Business Bureau ;
INVESTMENT in mutual funds through systematic investment plans (SIPs) dropped for the fifth consecutive month to Rs 7,791 crore in August, amid challenging economic environment due to the COVID-19 pandemic. Besides, equity mutual funds, which mainly depend on SIP for flows, saw a withdrawal of Rs 4,000 crore in August, much higher than Rs 2,480 crore witnessed in the previous month, data from the Association of Mutual Funds in India (Amfi) showed.

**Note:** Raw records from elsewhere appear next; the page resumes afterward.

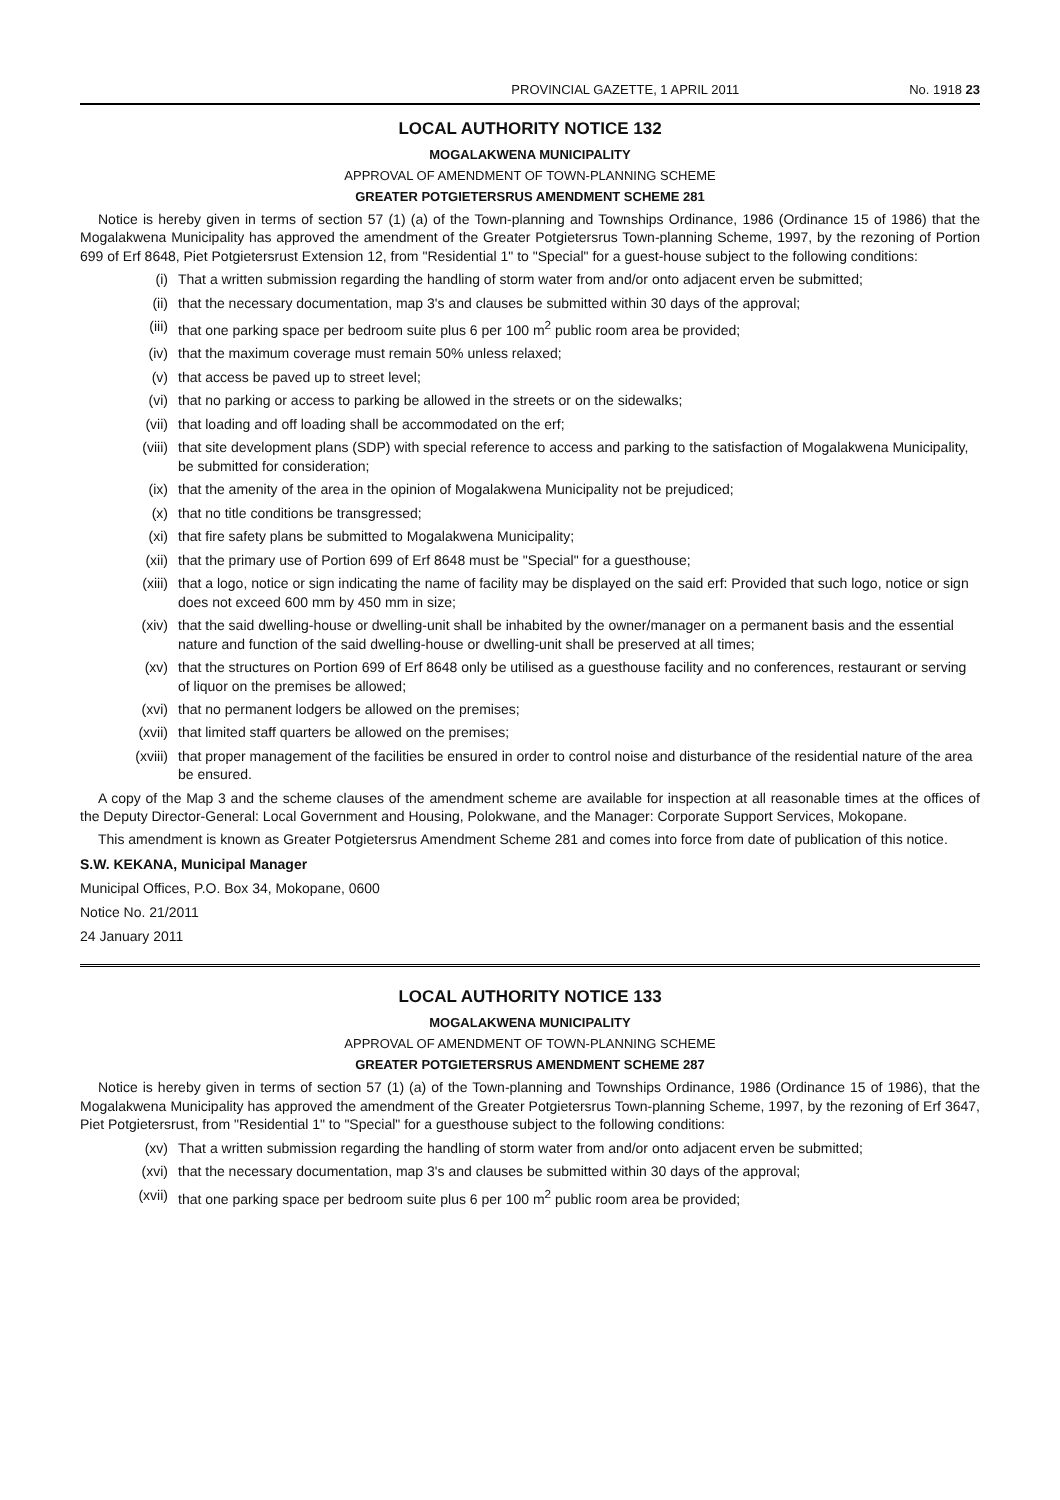PROVINCIAL GAZETTE, 1 APRIL 2011 No. 1918 23
LOCAL AUTHORITY NOTICE 132
MOGALAKWENA MUNICIPALITY
APPROVAL OF AMENDMENT OF TOWN-PLANNING SCHEME
GREATER POTGIETERSRUS AMENDMENT SCHEME 281
Notice is hereby given in terms of section 57 (1) (a) of the Town-planning and Townships Ordinance, 1986 (Ordinance 15 of 1986) that the Mogalakwena Municipality has approved the amendment of the Greater Potgietersrus Town-planning Scheme, 1997, by the rezoning of Portion 699 of Erf 8648, Piet Potgietersrust Extension 12, from "Residential 1" to "Special" for a guest-house subject to the following conditions:
(i) That a written submission regarding the handling of storm water from and/or onto adjacent erven be submitted;
(ii) that the necessary documentation, map 3's and clauses be submitted within 30 days of the approval;
(iii) that one parking space per bedroom suite plus 6 per 100 m<sup>2</sup> public room area be provided;
(iv) that the maximum coverage must remain 50% unless relaxed;
(v) that access be paved up to street level;
(vi) that no parking or access to parking be allowed in the streets or on the sidewalks;
(vii) that loading and off loading shall be accommodated on the erf;
(viii) that site development plans (SDP) with special reference to access and parking to the satisfaction of Mogalakwena Municipality, be submitted for consideration;
(ix) that the amenity of the area in the opinion of Mogalakwena Municipality not be prejudiced;
(x) that no title conditions be transgressed;
(xi) that fire safety plans be submitted to Mogalakwena Municipality;
(xii) that the primary use of Portion 699 of Erf 8648 must be "Special" for a guesthouse;
(xiii) that a logo, notice or sign indicating the name of facility may be displayed on the said erf: Provided that such logo, notice or sign does not exceed 600 mm by 450 mm in size;
(xiv) that the said dwelling-house or dwelling-unit shall be inhabited by the owner/manager on a permanent basis and the essential nature and function of the said dwelling-house or dwelling-unit shall be preserved at all times;
(xv) that the structures on Portion 699 of Erf 8648 only be utilised as a guesthouse facility and no conferences, restaurant or serving of liquor on the premises be allowed;
(xvi) that no permanent lodgers be allowed on the premises;
(xvii) that limited staff quarters be allowed on the premises;
(xviii) that proper management of the facilities be ensured in order to control noise and disturbance of the residential nature of the area be ensured.
A copy of the Map 3 and the scheme clauses of the amendment scheme are available for inspection at all reasonable times at the offices of the Deputy Director-General: Local Government and Housing, Polokwane, and the Manager: Corporate Support Services, Mokopane.
This amendment is known as Greater Potgietersrus Amendment Scheme 281 and comes into force from date of publication of this notice.
S.W. KEKANA, Municipal Manager
Municipal Offices, P.O. Box 34, Mokopane, 0600
Notice No. 21/2011
24 January 2011
LOCAL AUTHORITY NOTICE 133
MOGALAKWENA MUNICIPALITY
APPROVAL OF AMENDMENT OF TOWN-PLANNING SCHEME
GREATER POTGIETERSRUS AMENDMENT SCHEME 287
Notice is hereby given in terms of section 57 (1) (a) of the Town-planning and Townships Ordinance, 1986 (Ordinance 15 of 1986), that the Mogalakwena Municipality has approved the amendment of the Greater Potgietersrus Town-planning Scheme, 1997, by the rezoning of Erf 3647, Piet Potgietersrust, from "Residential 1" to "Special" for a guesthouse subject to the following conditions:
(xv) That a written submission regarding the handling of storm water from and/or onto adjacent erven be submitted;
(xvi) that the necessary documentation, map 3's and clauses be submitted within 30 days of the approval;
(xvii) that one parking space per bedroom suite plus 6 per 100 m<sup>2</sup> public room area be provided;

“SIP flows are reducing as well, it is clear that the retail investor is impacted due to the current economic environment brought on by COVID-19,” said Jean-Christophe Gougeon, Director (Investment Solutions), Sharekhan by BNP Paribas. He added that in such a challenging economic environment, retail investors tend to reduce their SIP investments and reduce risk on their portfolios by selling equity mutual funds (MFs). Gougeon, said the long-term opportunity mutual funds through both lump sum and SIP remain promising, the pain in the short term is not likely going to go away soon. As per the data, the industry raised Rs 7,791.6 crore through SIP route last month, lower than Rs 7,831 crore garnered in July. Investment in August hit the lowest level since September 2018, when fund collection through the route stood at Rs 7,727 crore.
Fund collection through SIP dropped below the Rs 8,000 crore mark in June this year to Rs 7,917 crore. It was at Rs 8,123 crore in May, Rs 8,376 crore in April and Rs 8,641 crore in March. Inflows through SIP have slowed down in past five months but experts believe the route still continues to be preferred one for retail investors to invest in mutual funds.